Supplied text >>
:::

Memcache users - Shift, don't Shard

Caching with Memcache

Many developers, like those at Snapdeal, start with a relational database and find that performance is insufficient. The pressures of throughput and/or latency force them to use a caching solution like Memcache (aka Memcached) and RAM rather than disk. For small instances where a single cache can hold enough data, this may prove sufficient. In other cases, a single instance of Memcache is not enough to deal with the volume of traffic, so other strategies are required.

Sharding to Scale

Companies may use sharding inside the application or some other similar technique to make use of more than one Memcache instance to create additional capacity. There are problems with these strategies that get progressively bigger as you try to scale this to many Memcache instances. These include one or more of the following:

The cache size itself can be problematic. While it is easy to think that the cache will hold the “most valuable data,” this is often very difficult to predict. Choosing a cache too small renders it useless. Some use cases may require caching all the data and using the relational database as a backup. The hardware costs of storing this much data in memory can be very high.
Sharding becomes increasingly difficult. Making changes to the sharding algorithm as you add nodes is disruptive, invalidating the existing data cache and forcing a rebuild. During this time performance will at best degrade, but may also run into service outages for a time. You may find that some shards have a grossly disproportionate amount of data or traffic, forcing you to spend a lot of time manually tuning these.
There is no automated fail-over to another cache if a Memcache instance dies. While Memcache is very stable as a product, it is still subject to hardware fault. If a power supply dies, the data it held in its cache will be inaccessible. This will require developers to code their application to either go back to the relational database or simply produce an error.
There is no persistence and when a Memcache instance dies and all the data in that node goes with it. As a result when a host goes down to due to a hardware fault, the cache on the host must be rebuilt (if possible). This can be a very time consuming process.
Developers must think about and manage the data between the relational database and Memcache separately. This often results in making multiple reads or writes – one for the cache and one for the relational database. Although caching is not a difficult concept, it can complicate development work.

Shift don’t Shard

Instead of managing a sharding layer (and its many separate shards) with a relational database, customers are now shifting to a single Aerospike cluster and a cache-less architecture. This gives them:

Automatic and immediate failover when a node fails.
Replication of data to 2 or more copies. Even if a node fails, the Aerospike cluster will work to maintain the proper number of copies of the data.
Predictable performance with the same level of latency to any record across the cluster. There is no need to determine the most valuable data, because it is all handled the same way: with very high throughput and low latency.

:::

Recorded information >>

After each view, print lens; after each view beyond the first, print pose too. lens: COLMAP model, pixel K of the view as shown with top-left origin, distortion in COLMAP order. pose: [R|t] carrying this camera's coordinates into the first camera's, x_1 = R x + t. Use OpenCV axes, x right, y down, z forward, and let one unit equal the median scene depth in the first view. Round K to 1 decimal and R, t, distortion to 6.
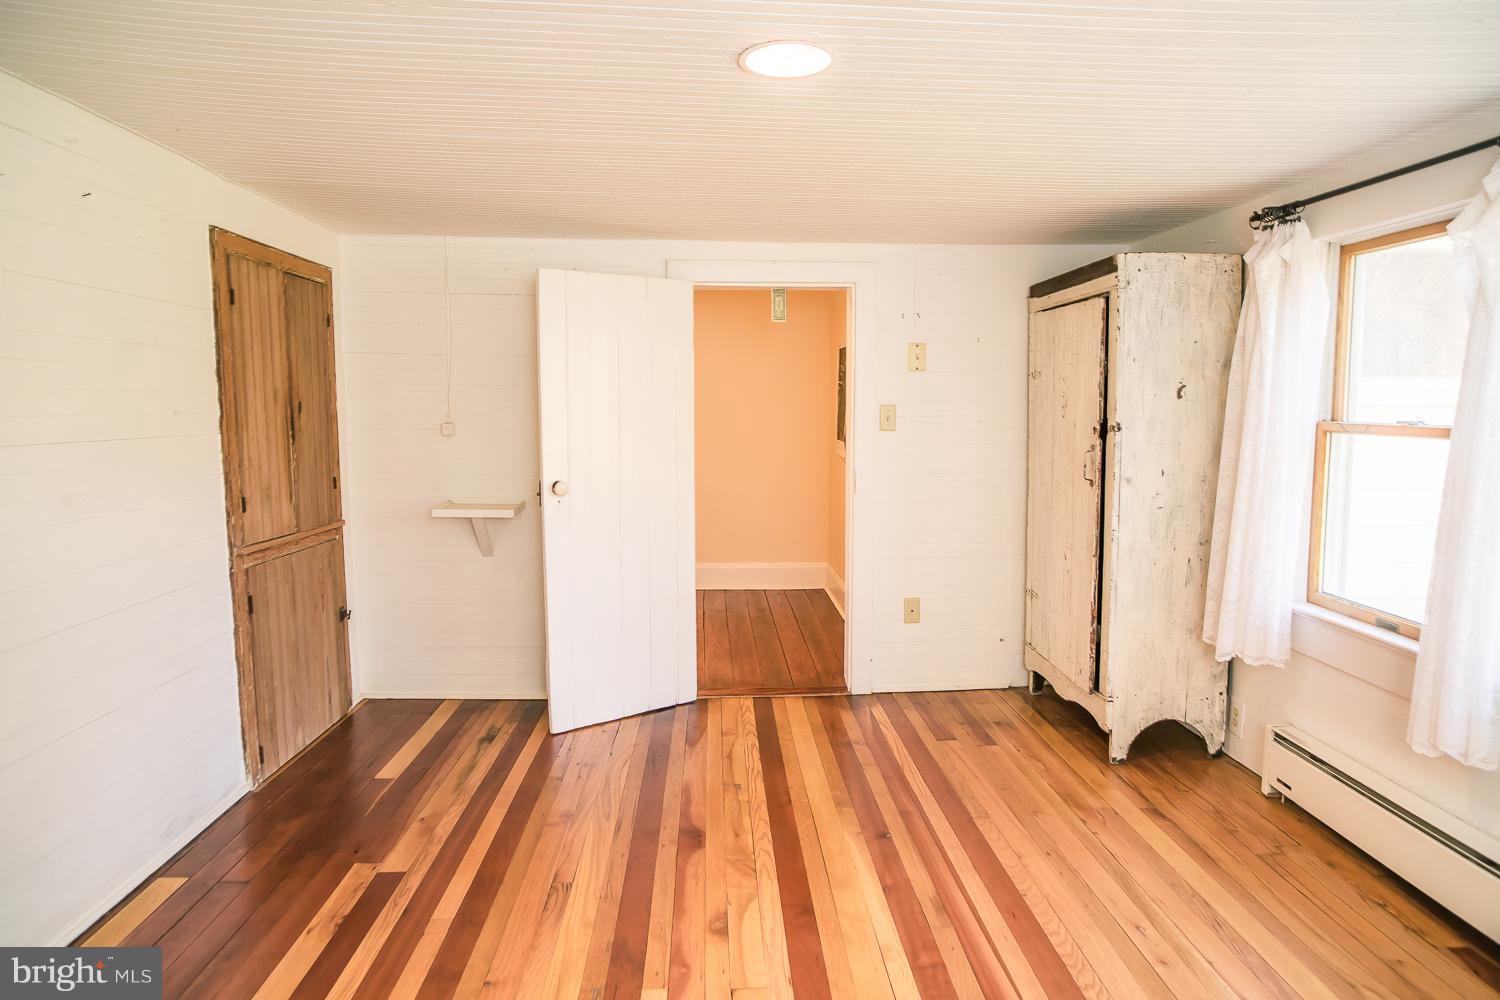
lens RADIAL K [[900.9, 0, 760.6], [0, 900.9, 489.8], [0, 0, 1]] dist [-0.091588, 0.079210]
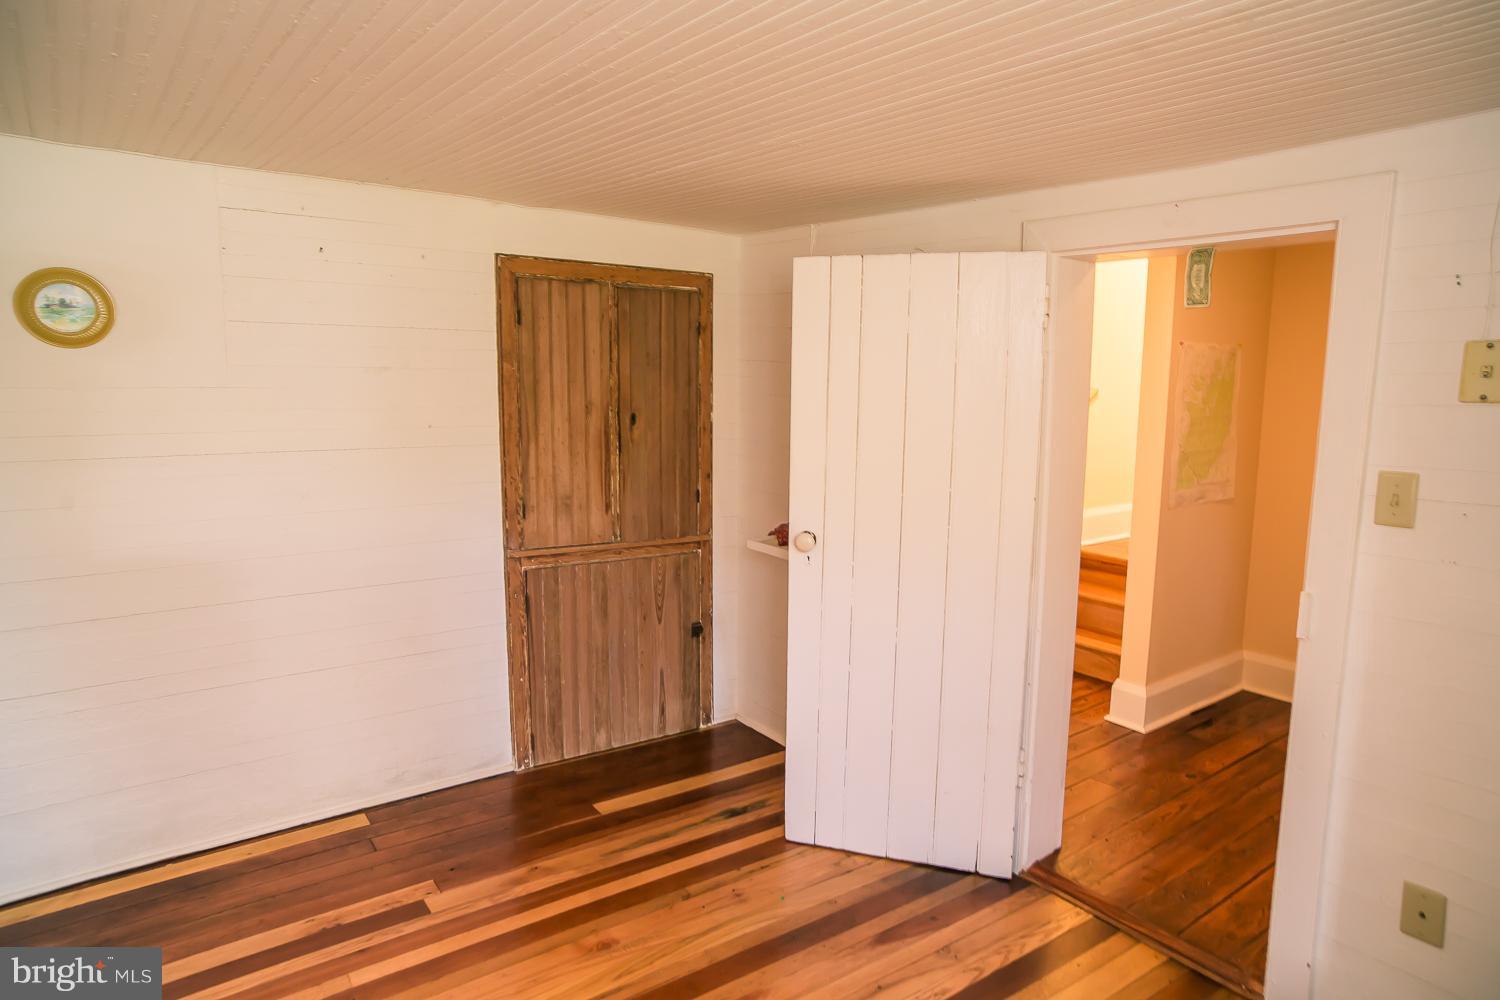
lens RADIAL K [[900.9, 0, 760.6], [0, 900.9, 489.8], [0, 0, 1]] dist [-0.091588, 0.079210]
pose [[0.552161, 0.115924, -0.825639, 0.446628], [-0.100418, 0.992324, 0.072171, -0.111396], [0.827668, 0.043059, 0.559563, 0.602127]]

:::

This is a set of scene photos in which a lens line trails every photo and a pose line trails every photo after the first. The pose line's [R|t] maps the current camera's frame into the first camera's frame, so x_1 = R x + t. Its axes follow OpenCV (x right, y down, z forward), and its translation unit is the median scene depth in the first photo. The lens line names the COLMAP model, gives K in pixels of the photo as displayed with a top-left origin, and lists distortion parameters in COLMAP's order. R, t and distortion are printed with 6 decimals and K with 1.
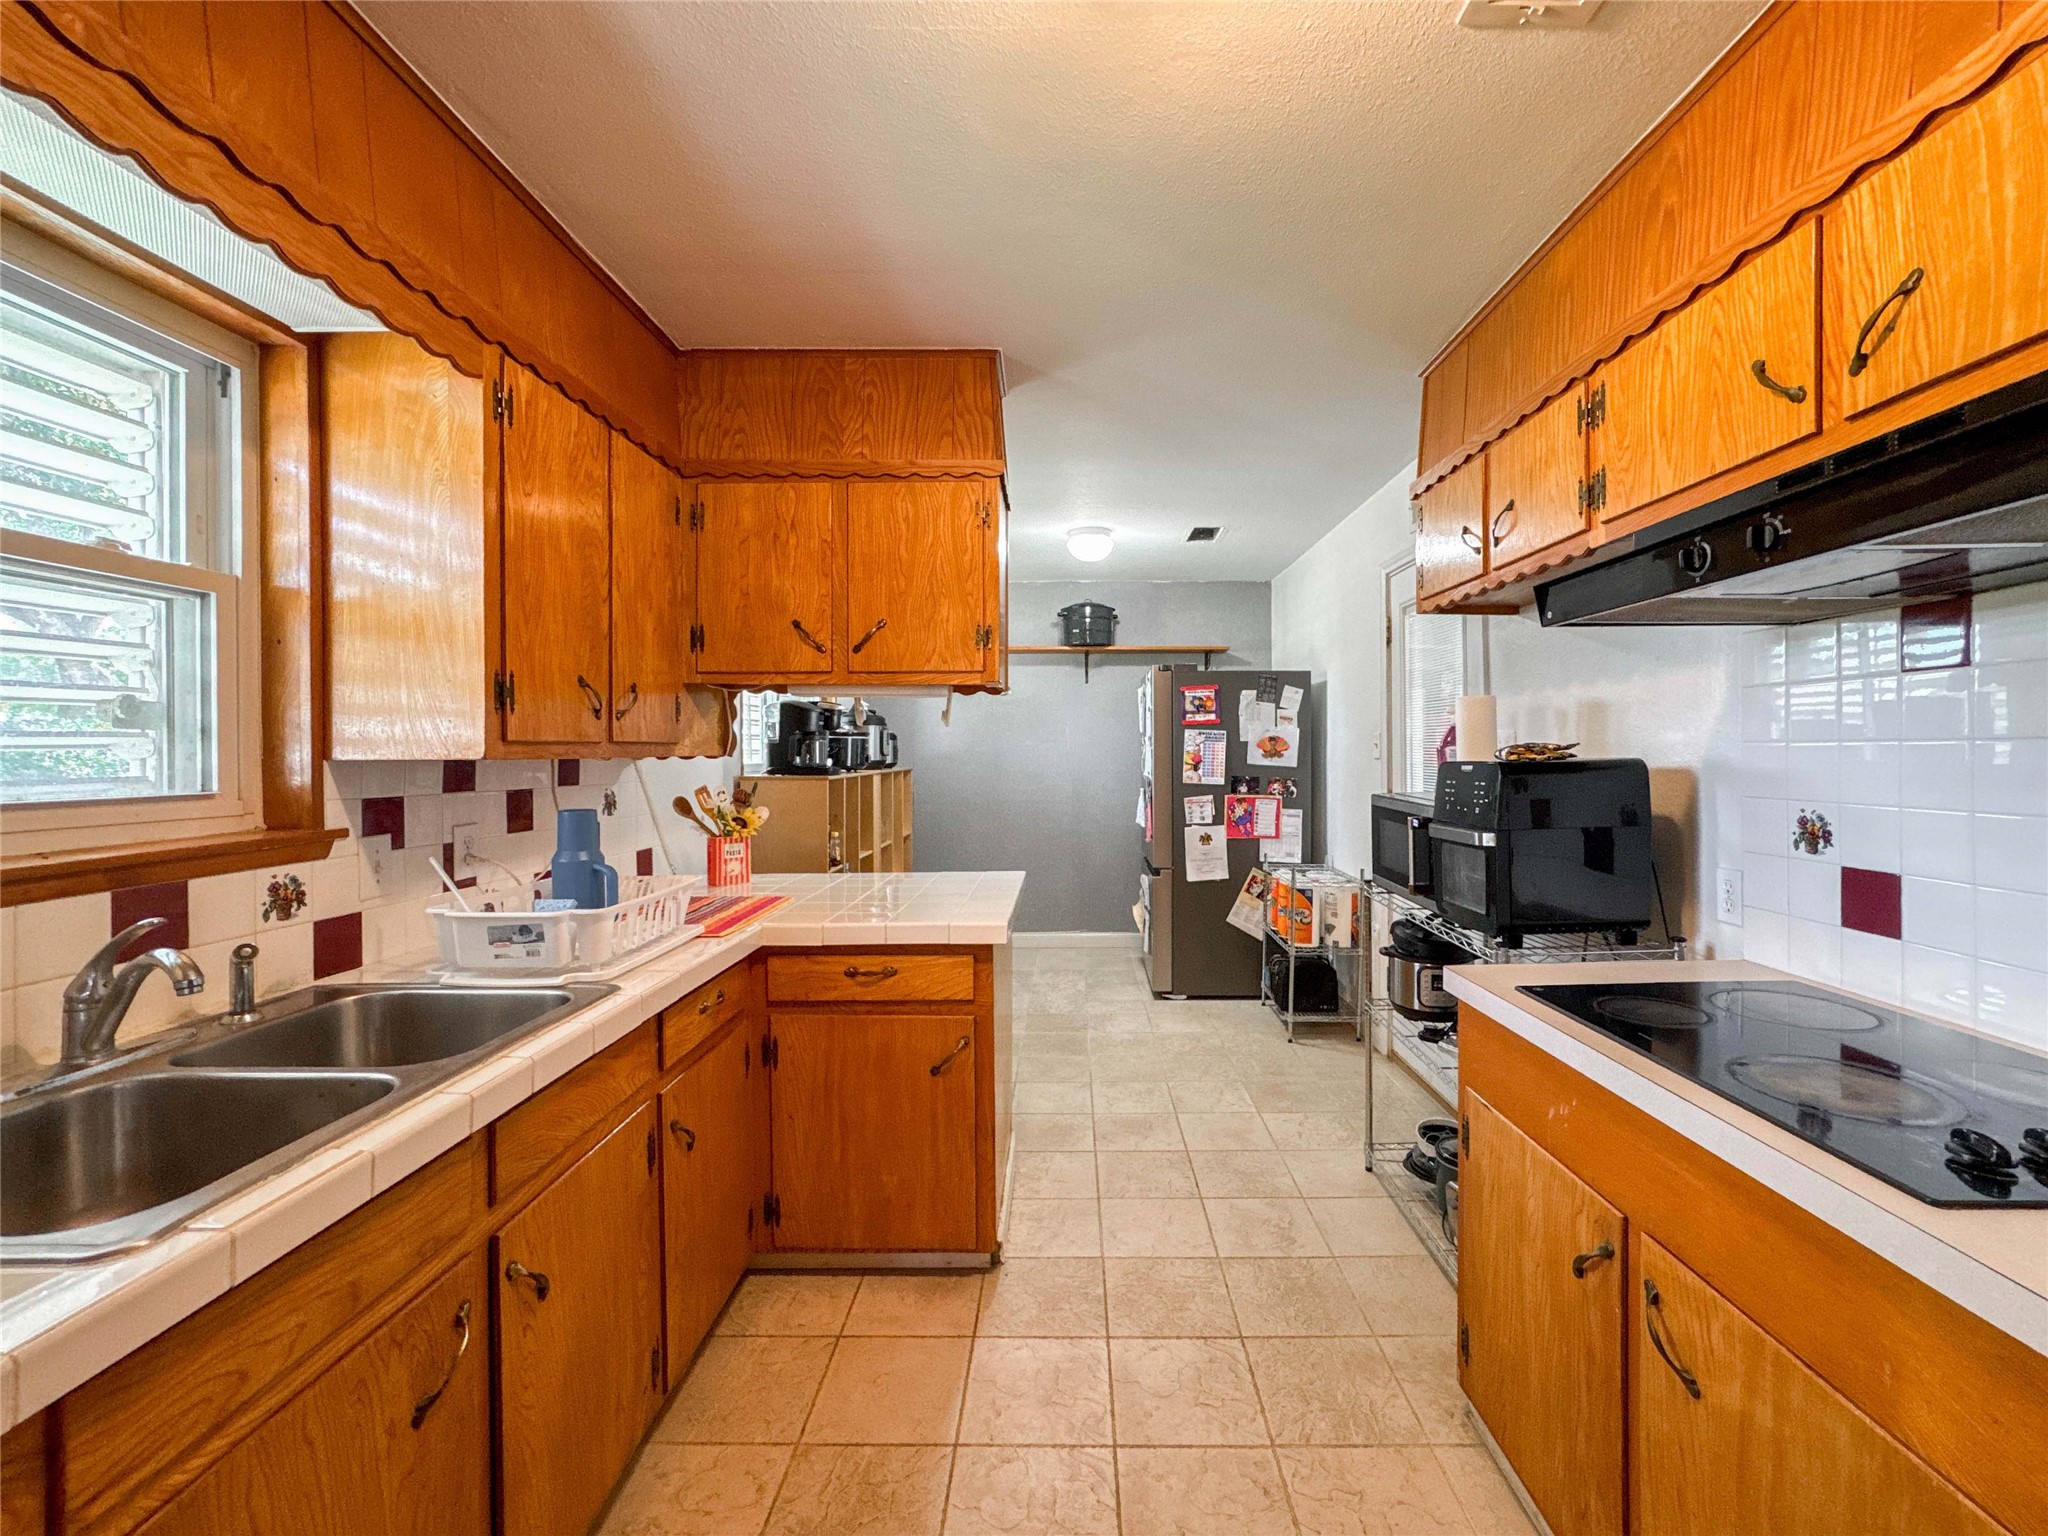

:::

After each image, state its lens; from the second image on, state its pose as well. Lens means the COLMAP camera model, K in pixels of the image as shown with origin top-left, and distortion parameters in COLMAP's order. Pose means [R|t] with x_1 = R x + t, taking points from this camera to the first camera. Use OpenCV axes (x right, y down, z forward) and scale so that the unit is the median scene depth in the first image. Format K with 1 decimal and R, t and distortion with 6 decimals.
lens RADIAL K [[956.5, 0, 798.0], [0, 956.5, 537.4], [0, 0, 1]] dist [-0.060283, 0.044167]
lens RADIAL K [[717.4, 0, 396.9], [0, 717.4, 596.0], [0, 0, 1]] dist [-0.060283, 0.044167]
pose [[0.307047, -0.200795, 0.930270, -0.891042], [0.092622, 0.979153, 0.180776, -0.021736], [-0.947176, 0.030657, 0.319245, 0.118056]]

:::

Assignment 1 >> List the problems the Memcache article gives for sharding across many Memcache instances.
Assignment 2 >> Please carry the Memcache article on from its last line.
The records have no role here.

Response box 1 >>
1. The cache size itself can be problematic.
2. Sharding becomes increasingly difficult.
3. There is no automated fail-over to another cache if a Memcache instance dies.
4. There is no persistence, so when a Memcache instance dies, all the data in that node goes with it.
5. Developers must think about and manage the data between the relational database and Memcache separately.

Response box 2 >>
Lower cost using SSDs rather than memory. The costs calculated here are for an extended period of time. While the way that some databases use SSDs may lead to SSD hotspots that can erode a disk, Aerospike has its own mechanism for evenly wearing SSDs. Customers have used SSDs on Aerospike in extremely high intensity environments for years with very few failures. In addition, a single server with SSDs can generally handle much greater volumes of data than with RAM. This leads to fewer servers, which lowers costs even more.

Replace Memcache or replace Memcache and MySQLOne set of customers have been replacing Memcache with Aerospike and keeping their relational database. This gives them:

Immediate failover in the event of a lost node.
Persistence of the data on disk.
Choice of RAM or low-cost SSD to store the data.

Another set of customers replace both Memcache and MySQL. Here the application simply reads and writes all data from an Aerospike cluster. Rather than maintaining separate connections to Memcache and a relational database, applications simply write to an Aerospike cluster. This gives them all the benefits listed above, plus:

Simpler application development. Developers need to only worry about interfacing with an Aerospike cluster rather than reading and writing from both a cache and a relational database.
Simpler operations of a single (self-managing) Aerospike cluster as opposed to a relational database and many independent Memcache instances.

Aerospike provides the same performance and latency of Memcache, while being much easier to manage.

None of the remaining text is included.